- **Task to carry out**
Copy out, word for word, the lines from the one containing "Tuesdays just got" through the one containing "you and your", including both.

*** Opening of Data extracts ***

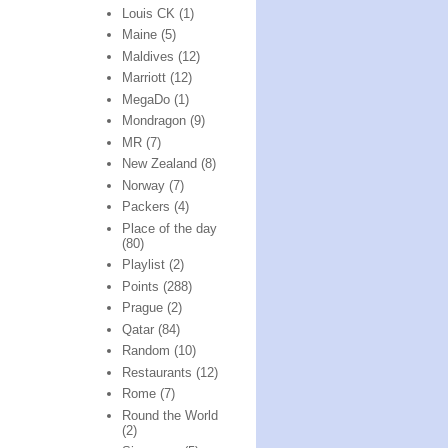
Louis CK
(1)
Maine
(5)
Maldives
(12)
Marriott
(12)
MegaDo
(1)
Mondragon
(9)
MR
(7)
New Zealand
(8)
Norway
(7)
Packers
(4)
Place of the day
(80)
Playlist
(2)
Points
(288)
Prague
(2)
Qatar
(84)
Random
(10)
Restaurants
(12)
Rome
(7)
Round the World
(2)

*** Close of Data extracts ***
*** Opening of Data extracts ***

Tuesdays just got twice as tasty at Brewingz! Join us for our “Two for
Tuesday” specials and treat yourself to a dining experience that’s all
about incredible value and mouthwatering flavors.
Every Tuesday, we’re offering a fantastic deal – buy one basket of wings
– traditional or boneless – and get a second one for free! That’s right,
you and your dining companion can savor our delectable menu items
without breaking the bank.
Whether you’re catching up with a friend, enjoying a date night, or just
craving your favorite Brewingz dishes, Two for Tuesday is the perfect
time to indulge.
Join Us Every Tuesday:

*** Close of Data extracts ***

- **Completed task**
Tuesdays just got twice as tasty at Brewingz! Join us for our “Two for
Tuesday” specials and treat yourself to a dining experience that’s all
about incredible value and mouthwatering flavors.
Every Tuesday, we’re offering a fantastic deal – buy one basket of wings
– traditional or boneless – and get a second one for free! That’s right,
you and your dining companion can savor our delectable menu items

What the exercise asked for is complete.